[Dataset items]
•••••

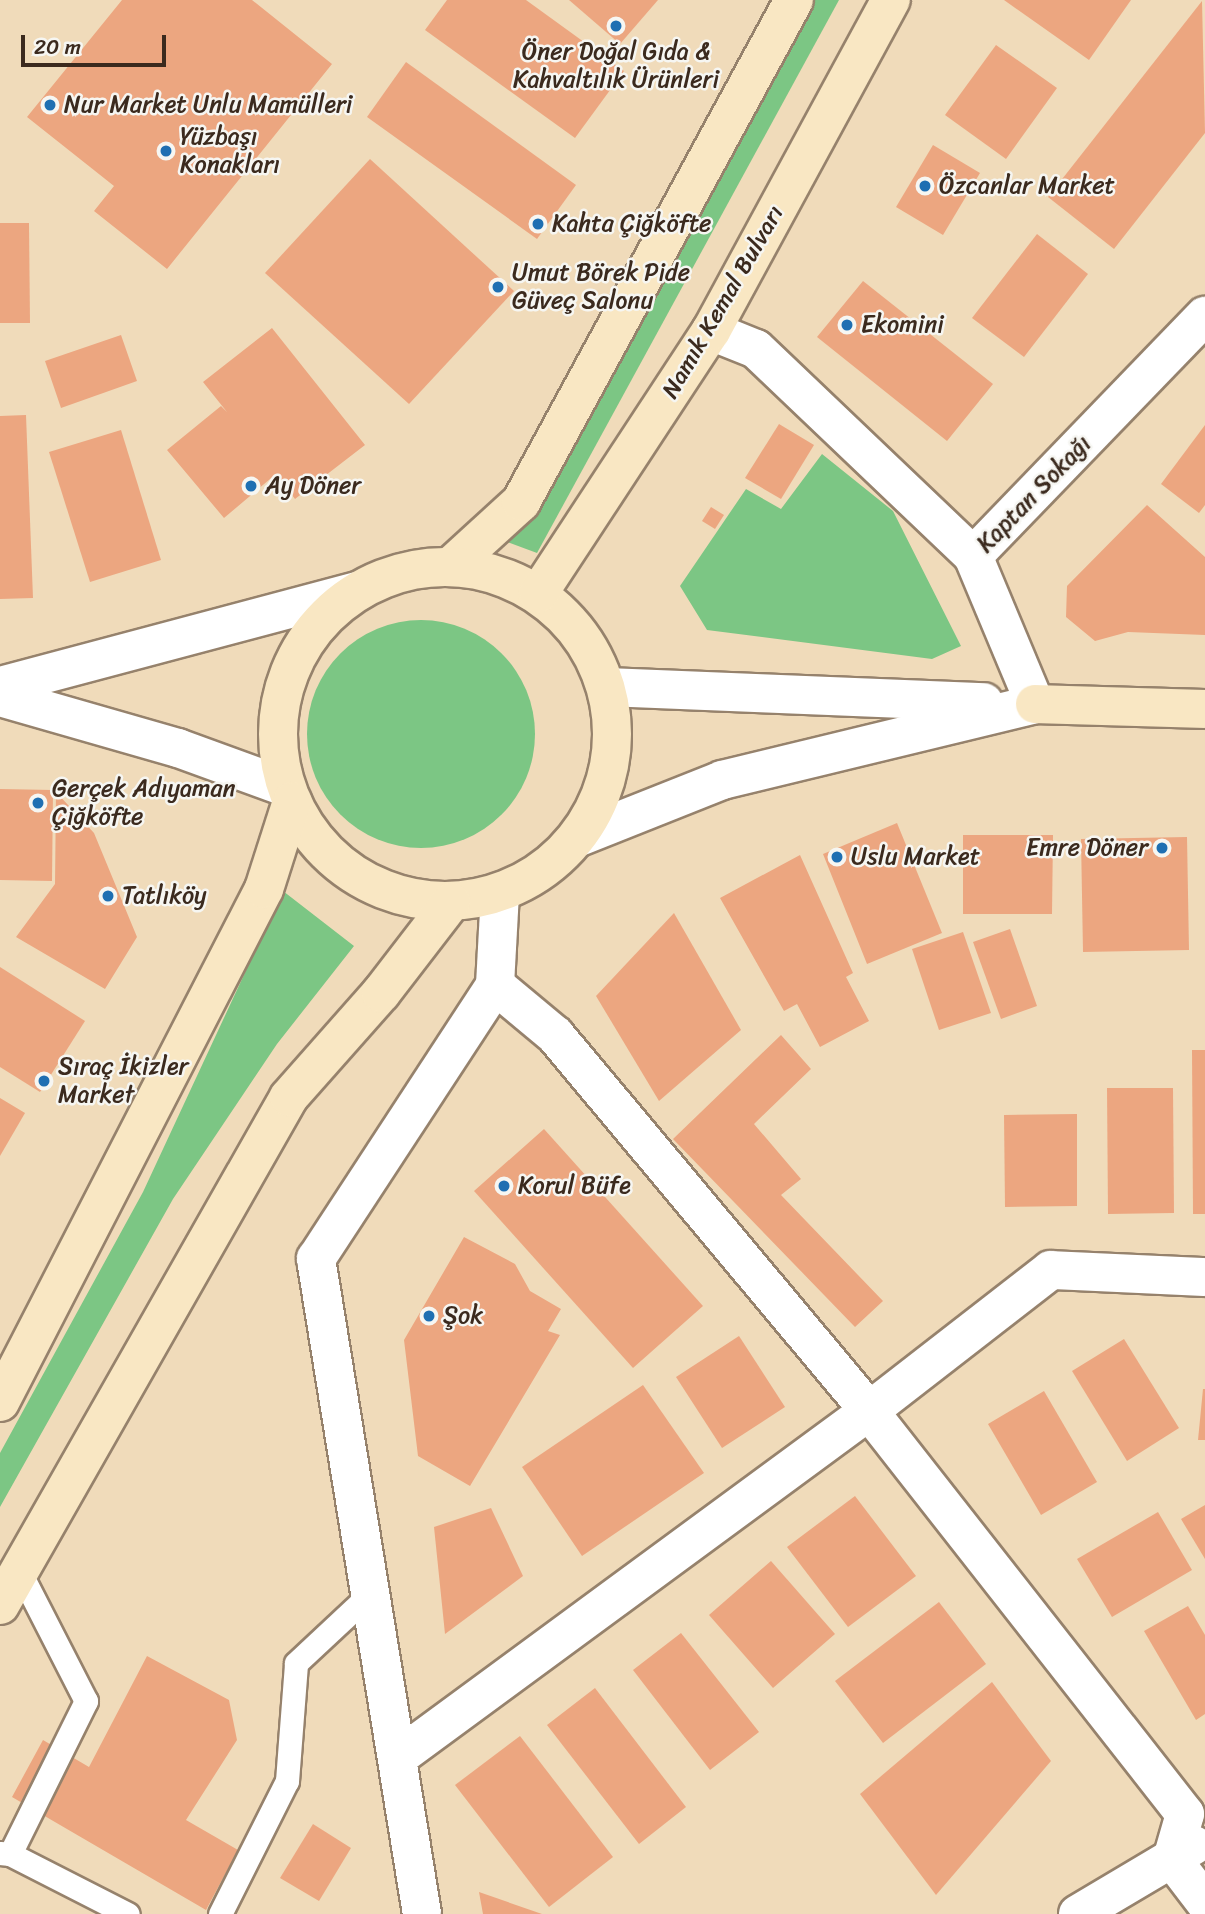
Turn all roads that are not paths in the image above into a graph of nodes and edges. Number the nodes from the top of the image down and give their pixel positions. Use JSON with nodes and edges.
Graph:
{"nodes":[{"id":1,"x":794,"y":0,"type":"edge"},
{"id":2,"x":891,"y":0,"type":"edge"},
{"id":3,"x":1205,"y":316,"type":"edge"},
{"id":4,"x":711,"y":331,"type":"junction"},
{"id":5,"x":972,"y":556,"type":"junction"},
{"id":6,"x":451,"y":566,"type":"junction"},
{"id":7,"x":357,"y":591,"type":"junction"},
{"id":8,"x":538,"y":594,"type":"junction"},
{"id":9,"x":0,"y":686,"type":"edge"},
{"id":10,"x":607,"y":687,"type":"junction"},
{"id":11,"x":0,"y":697,"type":"edge"},
{"id":12,"x":1035,"y":704,"type":"junction"},
{"id":13,"x":1205,"y":709,"type":"edge"},
{"id":14,"x":289,"y":794,"type":"junction"},
{"id":15,"x":579,"y":837,"type":"junction"},
{"id":16,"x":500,"y":894,"type":"junction"},
{"id":17,"x":451,"y":902,"type":"junction"},
{"id":18,"x":495,"y":985,"type":"junction"},
{"id":19,"x":1205,"y":1277,"type":"edge"},
{"id":20,"x":0,"y":1402,"type":"edge"},
{"id":21,"x":869,"y":1411,"type":"junction"},
{"id":22,"x":19,"y":1570,"type":"junction"},
{"id":23,"x":370,"y":1594,"type":"junction"},
{"id":24,"x":0,"y":1605,"type":"edge"},
{"id":25,"x":397,"y":1758,"type":"junction"},
{"id":26,"x":1205,"y":1839,"type":"edge"},
{"id":27,"x":5,"y":1853,"type":"edge"},
{"id":28,"x":1172,"y":1859,"type":"junction"},
{"id":29,"x":1205,"y":1902,"type":"edge"},
{"id":30,"x":128,"y":1914,"type":"edge"},
{"id":31,"x":220,"y":1914,"type":"edge"},
{"id":32,"x":422,"y":1914,"type":"edge"},
{"id":33,"x":1078,"y":1914,"type":"edge"}],
"edges":[{"from":1,"to":6,"type":"main road"},
{"from":2,"to":4,"type":"main road","name":"Namık Kemal Bulvarı"},
{"from":3,"to":5,"type":"street","name":"Kaptan Sokağı"},
{"from":4,"to":5,"type":"street"},
{"from":4,"to":8,"type":"main road","name":"Namık Kemal Bulvarı"},
{"from":5,"to":12,"type":"street","name":"Kaptan Sokağı"},
{"from":6,"to":7,"type":"main road"},
{"from":6,"to":8,"type":"main road"},
{"from":7,"to":9,"type":"street"},
{"from":7,"to":14,"type":"main road"},
{"from":8,"to":10,"type":"main road"},
{"from":10,"to":12,"type":"street"},
{"from":10,"to":15,"type":"main road"},
{"from":11,"to":14,"type":"street"},
{"from":12,"to":13,"type":"main road"},
{"from":12,"to":15,"type":"street"},
{"from":14,"to":17,"type":"main road"},
{"from":14,"to":20,"type":"main road"},
{"from":15,"to":16,"type":"main road"},
{"from":16,"to":17,"type":"main road"},
{"from":16,"to":18,"type":"street"},
{"from":17,"to":22,"type":"main road"},
{"from":18,"to":21,"type":"street"},
{"from":18,"to":23,"type":"street"},
{"from":19,"to":21,"type":"street"},
{"from":21,"to":25,"type":"street"},
{"from":21,"to":28,"type":"street"},
{"from":22,"to":24,"type":"main road"},
{"from":22,"to":27,"type":"lane"},
{"from":23,"to":25,"type":"street"},
{"from":23,"to":31,"type":"lane"},
{"from":25,"to":32,"type":"street"},
{"from":26,"to":28,"type":"street"},
{"from":27,"to":30,"type":"lane"},
{"from":28,"to":29,"type":"street"},
{"from":28,"to":33,"type":"street"}]}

•••••

• _Task to complete_:
A verbatim transcript of the entries above is required, with the pictures left out.

• _Task solution_:
Turn all roads that are not paths in the image above into a graph of nodes and edges. Number the nodes from the top of the image down and give their pixel positions. Use JSON with nodes and edges.
Graph:
{"nodes":[{"id":1,"x":794,"y":0,"type":"edge"},
{"id":2,"x":891,"y":0,"type":"edge"},
{"id":3,"x":1205,"y":316,"type":"edge"},
{"id":4,"x":711,"y":331,"type":"junction"},
{"id":5,"x":972,"y":556,"type":"junction"},
{"id":6,"x":451,"y":566,"type":"junction"},
{"id":7,"x":357,"y":591,"type":"junction"},
{"id":8,"x":538,"y":594,"type":"junction"},
{"id":9,"x":0,"y":686,"type":"edge"},
{"id":10,"x":607,"y":687,"type":"junction"},
{"id":11,"x":0,"y":697,"type":"edge"},
{"id":12,"x":1035,"y":704,"type":"junction"},
{"id":13,"x":1205,"y":709,"type":"edge"},
{"id":14,"x":289,"y":794,"type":"junction"},
{"id":15,"x":579,"y":837,"type":"junction"},
{"id":16,"x":500,"y":894,"type":"junction"},
{"id":17,"x":451,"y":902,"type":"junction"},
{"id":18,"x":495,"y":985,"type":"junction"},
{"id":19,"x":1205,"y":1277,"type":"edge"},
{"id":20,"x":0,"y":1402,"type":"edge"},
{"id":21,"x":869,"y":1411,"type":"junction"},
{"id":22,"x":19,"y":1570,"type":"junction"},
{"id":23,"x":370,"y":1594,"type":"junction"},
{"id":24,"x":0,"y":1605,"type":"edge"},
{"id":25,"x":397,"y":1758,"type":"junction"},
{"id":26,"x":1205,"y":1839,"type":"edge"},
{"id":27,"x":5,"y":1853,"type":"edge"},
{"id":28,"x":1172,"y":1859,"type":"junction"},
{"id":29,"x":1205,"y":1902,"type":"edge"},
{"id":30,"x":128,"y":1914,"type":"edge"},
{"id":31,"x":220,"y":1914,"type":"edge"},
{"id":32,"x":422,"y":1914,"type":"edge"},
{"id":33,"x":1078,"y":1914,"type":"edge"}],
"edges":[{"from":1,"to":6,"type":"main road"},
{"from":2,"to":4,"type":"main road","name":"Namık Kemal Bulvarı"},
{"from":3,"to":5,"type":"street","name":"Kaptan Sokağı"},
{"from":4,"to":5,"type":"street"},
{"from":4,"to":8,"type":"main road","name":"Namık Kemal Bulvarı"},
{"from":5,"to":12,"type":"street","name":"Kaptan Sokağı"},
{"from":6,"to":7,"type":"main road"},
{"from":6,"to":8,"type":"main road"},
{"from":7,"to":9,"type":"street"},
{"from":7,"to":14,"type":"main road"},
{"from":8,"to":10,"type":"main road"},
{"from":10,"to":12,"type":"street"},
{"from":10,"to":15,"type":"main road"},
{"from":11,"to":14,"type":"street"},
{"from":12,"to":13,"type":"main road"},
{"from":12,"to":15,"type":"street"},
{"from":14,"to":17,"type":"main road"},
{"from":14,"to":20,"type":"main road"},
{"from":15,"to":16,"type":"main road"},
{"from":16,"to":17,"type":"main road"},
{"from":16,"to":18,"type":"street"},
{"from":17,"to":22,"type":"main road"},
{"from":18,"to":21,"type":"street"},
{"from":18,"to":23,"type":"street"},
{"from":19,"to":21,"type":"street"},
{"from":21,"to":25,"type":"street"},
{"from":21,"to":28,"type":"street"},
{"from":22,"to":24,"type":"main road"},
{"from":22,"to":27,"type":"lane"},
{"from":23,"to":25,"type":"street"},
{"from":23,"to":31,"type":"lane"},
{"from":25,"to":32,"type":"street"},
{"from":26,"to":28,"type":"street"},
{"from":27,"to":30,"type":"lane"},
{"from":28,"to":29,"type":"street"},
{"from":28,"to":33,"type":"street"}]}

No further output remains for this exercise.